Empat titik pengambilan sampel yang didistribusikan secara merata ditetapkan di setiap petak padang rumput, dan selama kerja lapangan di setiap titik pengambilan sampel, plot vegetasi (1 × 1 m) dibuat untuk mencatat spesies tanaman vaskular dan persentase tutupannya. Kerja lapangan dilakukan selama musim tanam (dari Mei hingga September) pada tahun 2020 dan 2021. Plot vegetasi yang tutupan lapisan pohon atau semaknya > 30% dan/atau tutupan lapisan herba < 50% dikeluarkan dari analisis. Selain itu, semua spesies pohon dan semak dikeluarkan dari basis data. Akhirnya, 938 plot dari 244 petak padang rumput dianalisis (Gambar 1 ). Nomenklatur tanaman disatukan menurut daftar Euro+Med 2006+ ( 2021 ).
Untuk mengidentifikasi distribusi relung ekologi spesies, nilai indikator Ellenberg (IV) rata-rata dihitung (Ellenberg et al. 1992 ) menggunakan basis data Pladias (Chytrý et al. 2021 ). Dengan demikian, nilai indikator untuk frekuensi pemotongan rumput (nilai indikator gangguan) (Midolo et al. 2022 ) dihitung.
Untuk setiap petak UG, rata-rata tutupan spesies yang tercatat dihitung. Ciri fungsional dan nilai indikator untuk setiap petak UG dihitung dengan rata-rata nilai (rata-rata tertimbang komunitas [CWM]; Garnier et al. 2004 ), yang ditimbang berdasarkan kelimpahan relatif spesies.
Kami menghitung jumlah semua spesies (kekayaan spesies, SR) dan ukuran keanekaragaman Rao dari ciri-ciri spesies fungsional. Dengan demikian, jumlah spesies asli (asli dan arkeofit), spesies asing (neofit termasuk spesies invasif dan hias), spesies invasif, dan jumlah spesialis padang rumput dihitung. Daftar spesies tanaman dengan kategori yang ditetapkan disajikan dalam Tabel S3 .
Matriks korelasi peringkat r s Spearman antara variabel yang digunakan dalam analisis ditunjukkan pada Tabel S4 .
2.3 Analisis Statistik
Untuk memperoleh gambaran umum komposisi spesies dari vegetasi yang diteliti, skala multidimensi non-metrik (NMDS) diterapkan, berdasarkan jarak Bray–Curtis. Sebelum NMDS, data tentang kelimpahan spesies ditransformasikan dengan Hellinger, kemudian ditransformasikan dengan Wisconsin ganda.

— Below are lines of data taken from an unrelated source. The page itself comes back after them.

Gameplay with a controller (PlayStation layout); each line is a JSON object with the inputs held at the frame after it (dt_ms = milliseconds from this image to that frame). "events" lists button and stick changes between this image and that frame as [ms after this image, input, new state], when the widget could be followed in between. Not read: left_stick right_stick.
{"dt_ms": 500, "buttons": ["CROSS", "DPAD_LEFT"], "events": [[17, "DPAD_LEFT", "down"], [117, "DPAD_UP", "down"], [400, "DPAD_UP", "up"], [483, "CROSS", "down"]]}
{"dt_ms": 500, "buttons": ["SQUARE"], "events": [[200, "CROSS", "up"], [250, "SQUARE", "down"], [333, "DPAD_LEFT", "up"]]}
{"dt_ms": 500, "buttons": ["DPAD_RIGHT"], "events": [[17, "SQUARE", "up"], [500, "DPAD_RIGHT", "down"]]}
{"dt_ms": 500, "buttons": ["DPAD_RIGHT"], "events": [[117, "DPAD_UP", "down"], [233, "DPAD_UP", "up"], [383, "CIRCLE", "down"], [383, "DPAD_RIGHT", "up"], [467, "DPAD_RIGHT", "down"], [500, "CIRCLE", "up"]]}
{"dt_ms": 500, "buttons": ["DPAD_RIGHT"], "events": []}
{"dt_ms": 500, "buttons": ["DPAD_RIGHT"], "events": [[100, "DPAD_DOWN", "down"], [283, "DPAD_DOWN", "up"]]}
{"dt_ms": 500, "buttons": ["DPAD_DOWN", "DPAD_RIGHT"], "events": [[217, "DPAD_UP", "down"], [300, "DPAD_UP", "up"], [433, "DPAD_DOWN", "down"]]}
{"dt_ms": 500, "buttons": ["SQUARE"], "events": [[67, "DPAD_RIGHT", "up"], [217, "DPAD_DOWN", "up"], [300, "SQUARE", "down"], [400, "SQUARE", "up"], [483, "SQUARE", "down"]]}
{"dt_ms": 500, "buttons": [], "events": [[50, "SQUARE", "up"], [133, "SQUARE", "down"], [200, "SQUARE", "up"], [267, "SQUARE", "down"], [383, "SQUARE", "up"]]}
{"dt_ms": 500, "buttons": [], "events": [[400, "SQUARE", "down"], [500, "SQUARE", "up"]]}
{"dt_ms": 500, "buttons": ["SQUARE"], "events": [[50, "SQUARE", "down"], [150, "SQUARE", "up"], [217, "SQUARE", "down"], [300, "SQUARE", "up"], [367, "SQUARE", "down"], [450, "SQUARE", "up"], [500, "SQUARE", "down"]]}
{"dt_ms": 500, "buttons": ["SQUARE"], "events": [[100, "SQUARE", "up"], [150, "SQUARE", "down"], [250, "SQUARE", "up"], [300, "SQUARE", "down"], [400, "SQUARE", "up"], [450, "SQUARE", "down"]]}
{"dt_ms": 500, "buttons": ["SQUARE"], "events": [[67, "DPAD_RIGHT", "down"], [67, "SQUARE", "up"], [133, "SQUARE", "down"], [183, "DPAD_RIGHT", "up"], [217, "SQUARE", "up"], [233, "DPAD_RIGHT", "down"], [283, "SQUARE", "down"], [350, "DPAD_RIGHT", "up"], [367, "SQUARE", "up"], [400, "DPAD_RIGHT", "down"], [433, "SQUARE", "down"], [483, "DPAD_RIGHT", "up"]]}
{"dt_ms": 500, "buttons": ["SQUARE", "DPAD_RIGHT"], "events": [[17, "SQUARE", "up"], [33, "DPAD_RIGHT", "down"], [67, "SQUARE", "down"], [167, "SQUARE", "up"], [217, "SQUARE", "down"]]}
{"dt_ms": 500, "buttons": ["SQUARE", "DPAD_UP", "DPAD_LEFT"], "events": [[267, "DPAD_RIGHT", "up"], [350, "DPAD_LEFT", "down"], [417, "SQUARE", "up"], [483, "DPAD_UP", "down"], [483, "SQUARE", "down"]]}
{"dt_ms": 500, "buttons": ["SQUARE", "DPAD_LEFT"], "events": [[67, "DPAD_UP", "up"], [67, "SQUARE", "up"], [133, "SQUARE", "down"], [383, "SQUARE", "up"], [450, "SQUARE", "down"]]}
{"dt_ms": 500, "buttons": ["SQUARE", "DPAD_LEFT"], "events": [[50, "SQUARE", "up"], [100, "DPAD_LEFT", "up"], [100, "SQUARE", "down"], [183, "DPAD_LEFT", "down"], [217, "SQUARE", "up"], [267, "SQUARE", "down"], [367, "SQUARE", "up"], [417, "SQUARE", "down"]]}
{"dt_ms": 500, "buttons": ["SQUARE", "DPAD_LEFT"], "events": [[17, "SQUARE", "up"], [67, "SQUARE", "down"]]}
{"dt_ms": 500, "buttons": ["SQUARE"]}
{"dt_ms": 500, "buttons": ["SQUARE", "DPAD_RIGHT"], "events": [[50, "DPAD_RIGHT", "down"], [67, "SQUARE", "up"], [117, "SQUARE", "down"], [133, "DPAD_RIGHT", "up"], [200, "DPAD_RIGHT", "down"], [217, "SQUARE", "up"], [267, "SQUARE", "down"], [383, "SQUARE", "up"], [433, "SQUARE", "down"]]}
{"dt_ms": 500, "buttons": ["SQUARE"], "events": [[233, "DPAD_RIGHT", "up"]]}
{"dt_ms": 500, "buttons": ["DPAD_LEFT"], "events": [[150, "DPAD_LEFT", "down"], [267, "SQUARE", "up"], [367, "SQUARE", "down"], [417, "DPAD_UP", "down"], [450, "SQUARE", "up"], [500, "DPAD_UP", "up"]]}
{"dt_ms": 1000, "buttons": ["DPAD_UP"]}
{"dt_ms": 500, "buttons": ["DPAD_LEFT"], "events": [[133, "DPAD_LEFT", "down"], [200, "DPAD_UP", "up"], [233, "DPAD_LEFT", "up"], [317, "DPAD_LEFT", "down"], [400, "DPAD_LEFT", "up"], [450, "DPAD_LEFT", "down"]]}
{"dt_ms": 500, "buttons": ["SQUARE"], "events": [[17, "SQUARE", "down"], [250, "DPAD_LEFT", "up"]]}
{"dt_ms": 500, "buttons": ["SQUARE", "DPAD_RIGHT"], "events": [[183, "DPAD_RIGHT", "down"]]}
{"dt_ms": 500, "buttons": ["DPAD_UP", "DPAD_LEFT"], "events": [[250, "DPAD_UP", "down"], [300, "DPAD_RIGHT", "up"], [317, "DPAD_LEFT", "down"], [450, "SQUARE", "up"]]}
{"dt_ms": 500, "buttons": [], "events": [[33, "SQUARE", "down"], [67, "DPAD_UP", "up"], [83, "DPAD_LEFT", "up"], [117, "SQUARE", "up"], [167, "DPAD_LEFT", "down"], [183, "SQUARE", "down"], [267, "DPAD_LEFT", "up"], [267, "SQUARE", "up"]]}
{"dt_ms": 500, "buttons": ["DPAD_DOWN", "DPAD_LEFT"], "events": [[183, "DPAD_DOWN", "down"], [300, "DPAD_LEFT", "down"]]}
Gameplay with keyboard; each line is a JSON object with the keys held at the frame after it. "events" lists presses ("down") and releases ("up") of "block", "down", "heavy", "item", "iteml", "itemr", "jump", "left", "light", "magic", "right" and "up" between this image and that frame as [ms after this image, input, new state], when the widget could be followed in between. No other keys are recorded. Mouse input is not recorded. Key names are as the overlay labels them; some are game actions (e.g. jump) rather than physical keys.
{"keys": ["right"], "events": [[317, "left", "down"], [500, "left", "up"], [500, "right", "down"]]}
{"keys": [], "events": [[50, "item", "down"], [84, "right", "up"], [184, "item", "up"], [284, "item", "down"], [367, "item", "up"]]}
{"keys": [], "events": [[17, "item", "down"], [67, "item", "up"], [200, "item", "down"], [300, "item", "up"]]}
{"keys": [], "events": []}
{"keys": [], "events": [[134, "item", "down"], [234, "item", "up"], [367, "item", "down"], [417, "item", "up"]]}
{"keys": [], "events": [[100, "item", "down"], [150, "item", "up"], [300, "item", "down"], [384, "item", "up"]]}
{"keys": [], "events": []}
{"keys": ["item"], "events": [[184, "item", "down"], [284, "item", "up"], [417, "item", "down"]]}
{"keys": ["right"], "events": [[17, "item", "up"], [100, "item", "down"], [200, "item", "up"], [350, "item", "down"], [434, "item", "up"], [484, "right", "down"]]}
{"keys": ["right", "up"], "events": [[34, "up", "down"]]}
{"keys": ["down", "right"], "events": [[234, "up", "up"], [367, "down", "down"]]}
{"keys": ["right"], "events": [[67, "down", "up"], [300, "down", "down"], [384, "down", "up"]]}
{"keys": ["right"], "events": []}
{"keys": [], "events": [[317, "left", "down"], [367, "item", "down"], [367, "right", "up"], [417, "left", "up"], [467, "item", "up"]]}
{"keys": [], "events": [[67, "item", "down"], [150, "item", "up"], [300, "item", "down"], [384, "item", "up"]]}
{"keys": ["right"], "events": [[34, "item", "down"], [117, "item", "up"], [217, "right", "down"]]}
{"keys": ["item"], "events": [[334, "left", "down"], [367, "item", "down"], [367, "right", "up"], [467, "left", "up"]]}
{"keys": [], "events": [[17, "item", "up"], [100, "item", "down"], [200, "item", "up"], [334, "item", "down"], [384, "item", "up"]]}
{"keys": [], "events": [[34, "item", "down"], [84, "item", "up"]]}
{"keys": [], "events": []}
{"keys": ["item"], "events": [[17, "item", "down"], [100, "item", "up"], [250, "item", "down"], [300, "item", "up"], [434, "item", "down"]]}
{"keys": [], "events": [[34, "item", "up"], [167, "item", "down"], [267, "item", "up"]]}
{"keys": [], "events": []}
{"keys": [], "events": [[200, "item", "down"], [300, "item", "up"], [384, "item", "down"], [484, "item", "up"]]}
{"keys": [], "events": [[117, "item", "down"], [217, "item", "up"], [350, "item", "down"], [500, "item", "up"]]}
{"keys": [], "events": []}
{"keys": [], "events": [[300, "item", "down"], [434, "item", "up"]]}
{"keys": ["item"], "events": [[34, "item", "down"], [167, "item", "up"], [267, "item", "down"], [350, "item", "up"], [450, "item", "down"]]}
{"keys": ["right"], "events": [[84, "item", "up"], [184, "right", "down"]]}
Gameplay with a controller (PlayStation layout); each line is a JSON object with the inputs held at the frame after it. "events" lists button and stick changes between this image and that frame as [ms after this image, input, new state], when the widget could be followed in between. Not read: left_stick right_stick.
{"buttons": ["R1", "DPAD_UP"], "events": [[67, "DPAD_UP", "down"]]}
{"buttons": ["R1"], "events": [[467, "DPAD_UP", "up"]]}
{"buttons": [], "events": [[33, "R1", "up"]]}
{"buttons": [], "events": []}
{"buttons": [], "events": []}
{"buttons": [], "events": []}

Untuk menyederhanakan struktur data, kami menerapkan analisis komponen utama (PCA) secara terpisah untuk komposisi fungsional tanaman dan untuk diferensiasi relung ekologi. Jumlah sumbu PCA yang dianalisis ditetapkan menggunakan pendekatan ‘tongkat patah’. Untuk analisis lebih lanjut, kami menggunakan pemuatan PCA dari kelompok variabel sebagai variabel komposit. Sebelum PCA, data distandarisasi dengan mengurangi rata-rata dan membaginya dengan deviasi standar untuk setiap nilai setiap variabel. Dengan demikian, untuk mencapai gambaran yang lebih baik dari hasil yang diperoleh, kami membatasi spesies tanaman yang paling mewakili gradien PCA. Prosedur sederhana berikut diterapkan: 20 UG dengan nilai skor tertinggi dari PCA tertentu dan 20 UG dengan nilai skor terendah dari PCA tertentu ditetapkan. Kemudian, spesies dengan frekuensi tertinggi dalam kelompok UG ditentukan.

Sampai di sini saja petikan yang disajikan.